Hat Corona uns Frauen zurück in die Fünfziger katapultiert? Die Krise der vergangenen Wochen war vor allem auch eine Krise der Frauen. Zeit, sich gegen Ungleichheiten zu wehren, findet EMOTION-Gründerin Kasia Mol-Wolf und ruft zum (digitalen) Protest auf. #jetzterstrecht!
Jetzt erst recht! Die EMOTION-Aktion für mehr Gleichberechtigung in dieser Zeit
Viele Corona-Maßnahmen sind zwar schon wieder gelockert, aber normal läuft das Leben noch nicht wieder. Viele haben immer noch zwischen Homeoffice und (teilweisem) Homeschooling wenig Zeit, an sich und an die Zukunft zu denken.
Das geht mir ganz genauso. Ich bin ziemlich erschöpft nach den letzten Wochen und Monaten im Homeoffice, in einer Wohnung mit zwei Erwachsenen, einer 8-Jährigen und einem 4 Monate altem Baby. Es waren Wochen des Multitaskings. Wochen des "alles gleichzeitig", Wochen zwischen Babyschaukeln, Mathe-Unterricht, Laptop und Videokonferenzen - überall Job und Familie.

ARBEITSANWEISUNGEN:
- a) Zwischen welchen Dingen verliefen laut dem Text über Frauen in der Corona-Krise die Wochen im Homeoffice?
- b) Schreibe die Fortsetzung des Textes über Frauen in der Corona-Krise im Anschluss an seinen letzten Satz.

EINTRÄGE:
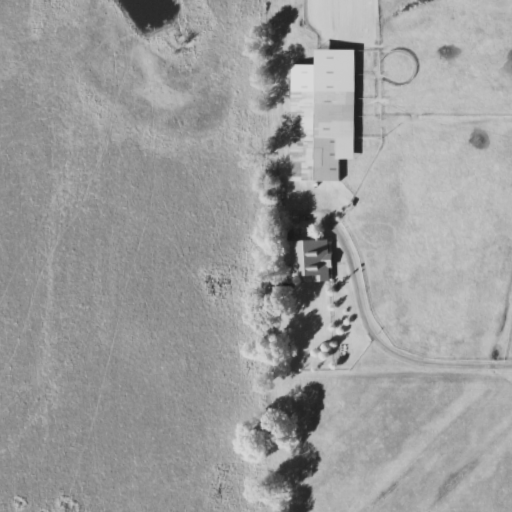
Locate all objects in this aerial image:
building: (314, 132)
building: (314, 133)
building: (304, 258)
building: (305, 258)
road: (385, 335)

LÖSUNGEN:
- a) Babyschaukeln, Mathe-Unterricht, Laptop, Videokonferenzen

- b)
Ich war da für die Kinder und dann wieder auch nicht, weil mein Job und der Überlebenskampf als Unternehmerin in dieser Krise auch auf meinem Tagesprogramm standen. Deshalb hatte ich kaum Zeit für die beiden. Und das war in dieser Situation noch belastender als sonst, wenn meine Tochter in der Schule ist. Denn da zu sein und gleichzeitig auch nicht, also zwar anwesend zu sein, aber mit dem Kopf woanders, das nagt zusätzlich an meinem Gewissen. Auch das kennen sicherlich viele Eltern.
Die Krise ist vor allem auch eine Krise der Frauen
Aber egal ob Unternehmerin, Journalistin, Apothekerin, Projektmanagerin, Lehrerin – das Gefühl der Erschöpfung eint die meisten von uns. Denn Krisen machen bestehende Ungerechtigkeiten größer. Und so ist in den letzten Wochen meines Erachtens auch deutlich geworden, dass die Corona-Krise vor allem auch eine Krise der Frauen ist.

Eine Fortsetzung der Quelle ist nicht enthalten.